In de veehouderij is het meer dan ooit nodig om nieuwe sleutels van economisch beheer te vinden. Het zal er in de komende jaren niet meer op aankomen om zoveel mogelijk te produceren op de hoeve, maar wel om te weten hoeveel die productie oplevert voor de veehouder. Want, welk soort landbouw men ook toepast, steeds zal het over rendabele bedrijven moeten gaan. Vandaar de noodzaak om een zeer rendabele visie voor het bedrijf te ontwikkelen, hoe moeilijk dat ook kan zijn.

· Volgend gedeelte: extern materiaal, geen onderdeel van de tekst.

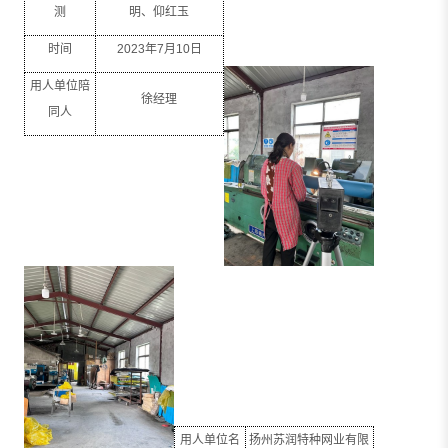
测
明、仰红玉
时间
2023
年
7
月
10
日
用人单位陪
徐经理
同人
用人单位名
扬州苏润特种网业有限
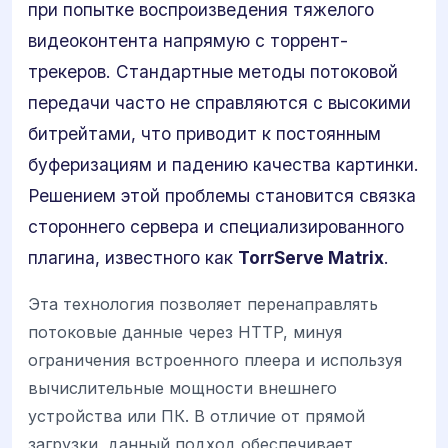
при попытке воспроизведения тяжелого
видеоконтента напрямую с торрент-
трекеров. Стандартные методы потоковой
передачи часто не справляются с высокими
битрейтами, что приводит к постоянным
буферизациям и падению качества картинки.
Решением этой проблемы становится связка
стороннего сервера и специализированного
плагина, известного как
TorrServe Matrix
.
Эта технология позволяет перенаправлять
потоковые данные через HTTP, минуя
ограничения встроенного плеера и используя
вычислительные мощности внешнего
устройства или ПК. В отличие от прямой
загрузки, данный подход обеспечивает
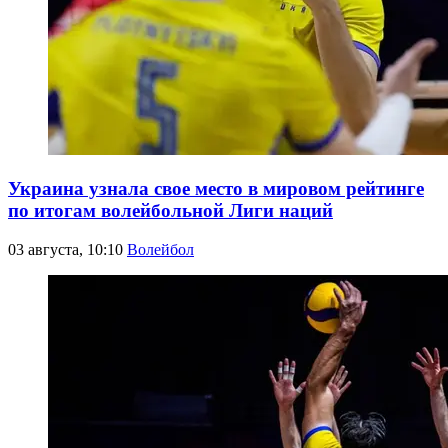
Украина узнала свое место в мировом рейтинге
по итогам волейбольной Лиги наций
03 августа, 10:10
Волейбол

Léonard Théron en Anne-Sophie Rao, de sprekers tijdens de algemene vergadering, legden daarbij vooral de klemtoon op een economische vruchtbaarheid die gebonden is aan het bedrijfsbeheer. Het doel? Een zo minimaal mogelijk aantal dieren te houden met behoud van een maximale productie.

Vruchtbaarheidsproblemen

Tussenkalftijd, ophouden van de nageboorte, voeding, klauwproblemen, bronstsignalen, ouderdom bij de eerste kalving... De economie van de vruchbaarheid raakt aan een zeer groot aantal aspecten in de levensloop van het dier.

Volgens Anne-Sophie Rao kan men de problematiek van de vruchtbaarheid slechts analyseren op basis van objectieve gegevens. Deze gegevens zijn belangrijk, maar beheer ervan kan soms moeilijkheden opleveren. Het is dus nodig om te weten waar ze te vinden zijn, want het zijn deze objectieve gegevens die de indrukken van de veehouder kunnen bevestigen of juist tegenspreken.

“De ouderdom bij eerste kalving en de tussenkalftijd laten toe om te weten welk dier problemen stelt”, zo legt de dierenarts uit. En om te weten waar een bedrijf zich bevindt ten opzichte van andere bedrijven geeft ze de situatie voor deze parameters weer voor alle Waalse veebedrijven.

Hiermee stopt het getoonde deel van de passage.